Also look at packaged art like Action Illustrated. This has art and templates which will help you out quite a bit to get you started.

If you are an artist/photographer you can learn to enhance or scan and print your own art.

You don't have to wait until you get a printer, you can start getting your art skills up and running right away. Even just practicing printing your art to paper will get you a long way.

Michele


----------



## DAGuide (Oct 2, 2006)

If you plan on going to the Long Beach Show, then make sure that you take some of the seminars related to graphics. You will learn a lot.

If you go the CorelDraw route, then you might want to look at Smart Designer from Digital Art Solutions. It is a simply program that works with CorelDraw to help you create graphics. It is kinda expensive, so just start off with the books that fit your target market. 

You might also want to check out the following resources for additional online / DVD training as well:
- Learning @ Your Own Pace® - lynda.com (online videos for working with different graphic software)
- Direct2Shirt Learning Center (online videos for working with CorelDraw and PhotoShop specifically for the Decorated Apparel Industry)
- www.greatdanegraphics.com (just launched an educational DVD for how to use Photoshop)


----------



## queenVee (Aug 16, 2007)

thanks so much everyone.. great info..you guys are great!!!!!


----------



## queenVee (Aug 16, 2007)

*Re: Graphics???*

thanks AustinJeff, MisteWoods, DA Guide, Charles 95405


----------



## Art_Director (Oct 24, 2007)

Many of us have 30 or more years experience. Old school, art school and more. ZZZZZZZZZZ are you asleep just yet? Scanners are actually limited to 300 dpi, the CCD Device cant actually do any more than that despite all the advertizing hype. All the rest comes from interpolation, add phony resolution which isn't there and never exists via mathematics in software. Do you have a digital camera? a 4x or more add on lense (aka Filter) can magnify those small icons on biz cards. Take a snap and bring it into Illustrator or PSD. LEARN to USE the Beizer PEN tool, it was developed in Illustrator then adopted in Photoshop. Click and drag and option click, it's like a rubber band on steroids. Old school we used to use rapidographs (ink penz) and French curves (plastic curvy guides) and a hair dryer for speed - your so spoiled. Other methods get a cheap art projector around 30 bucks project the art up onto a piece of paper, trace it in a darkened room, then scan it and use as a tracing template, you can magnify it up way past your scanners range. It's going to take at least 6 months to get reasonably good at your art program, 2 years is the normal. Don't get discouraged after all were the luck ones who get paid to play for a living! I get the greatest kick in stores when someone I never met purchases my artwork on well known international brands. LEARN THAT PEN TOOL NO MATTER HOW FRUSTRATING IT MAYBE. Here's a tip "1/3 rule" start your drag about 1/3 of the way along the curve. Experts at the pen outproduce because it makes masks etc. I have the 768th registered copy of Illustrator in the USA purchased on the very first day it was available. Every day I'm having fun creating. Within the first 2 weeks of using software to draw I decided I'd never go back. You'll discover it too, and devote the time it takes to learn it. Maybe you can pick-up a slightly older version of your software try version 8 of Illustrator ($5 bucks on eBay?). It was very good and does not have all the things in the newer versions that may be a little daunting to you "Young Grasshopper!" LEARN THAT PEN TOOL
http://en.wikipedia.org/wiki/Kung_Fu_(TV_series)


----------

▶ [Given exercise 1]: Can you edit the forum thread on learning graphics, repeating it from the words "If you plan" through the words "different graphic software)" with "seminars" swapped for "workshops"?

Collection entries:
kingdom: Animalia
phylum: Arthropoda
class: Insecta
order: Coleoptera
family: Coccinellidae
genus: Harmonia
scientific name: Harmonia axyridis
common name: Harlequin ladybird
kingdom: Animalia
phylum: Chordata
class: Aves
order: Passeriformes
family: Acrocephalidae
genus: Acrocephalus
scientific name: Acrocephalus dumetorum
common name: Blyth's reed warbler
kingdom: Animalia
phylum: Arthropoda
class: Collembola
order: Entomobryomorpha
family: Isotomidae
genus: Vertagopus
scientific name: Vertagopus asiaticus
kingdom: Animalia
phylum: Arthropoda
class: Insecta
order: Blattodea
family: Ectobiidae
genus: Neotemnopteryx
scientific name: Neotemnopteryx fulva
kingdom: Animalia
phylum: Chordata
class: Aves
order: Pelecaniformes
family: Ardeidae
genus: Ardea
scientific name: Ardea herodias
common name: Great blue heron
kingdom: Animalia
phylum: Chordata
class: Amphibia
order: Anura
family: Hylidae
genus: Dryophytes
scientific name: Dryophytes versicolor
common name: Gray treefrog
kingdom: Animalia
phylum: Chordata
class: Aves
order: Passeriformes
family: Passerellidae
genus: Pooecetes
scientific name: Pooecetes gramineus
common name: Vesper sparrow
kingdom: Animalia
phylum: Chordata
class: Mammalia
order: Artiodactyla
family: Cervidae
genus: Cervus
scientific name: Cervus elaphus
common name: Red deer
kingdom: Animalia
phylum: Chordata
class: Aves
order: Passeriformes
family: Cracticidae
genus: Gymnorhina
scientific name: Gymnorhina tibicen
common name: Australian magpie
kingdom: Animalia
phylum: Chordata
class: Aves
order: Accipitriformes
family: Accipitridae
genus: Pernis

▶ [Given exercise 2]: Could you rewrite the records as a Markdown table with a column n for the row number and a column Line for the line? Begin at the line of the records that contains "genus: Harmonia" and stop after the line that contains "genus: Vertagopus", leaving out any blank lines.

▶ [Worked solution 1]:
If you plan on going to the Long Beach Show, then make sure that you take some of the workshops related to graphics. You will learn a lot.

If you go the CorelDraw route, then you might want to look at Smart Designer from Digital Art Solutions. It is a simply program that works with CorelDraw to help you create graphics. It is kinda expensive, so just start off with the books that fit your target market. 

You might also want to check out the following resources for additional online / DVD training as well:
- Learning @ Your Own Pace® - lynda.com (online videos for working with different graphic software)

▶ [Worked solution 2]:
| n | Line |
|---|---|
| 1 | genus: Harmonia |
| 2 | scientific name: Harmonia axyridis |
| 3 | common name: Harlequin ladybird |
| 4 | kingdom: Animalia |
| 5 | phylum: Chordata |
| 6 | class: Aves |
| 7 | order: Passeriformes |
| 8 | family: Acrocephalidae |
| 9 | genus: Acrocephalus |
| 10 | scientific name: Acrocephalus dumetorum |
| 11 | common name: Blyth's reed warbler |
| 12 | kingdom: Animalia |
| 13 | phylum: Arthropoda |
| 14 | class: Collembola |
| 15 | order: Entomobryomorpha |
| 16 | family: Isotomidae |
| 17 | genus: Vertagopus |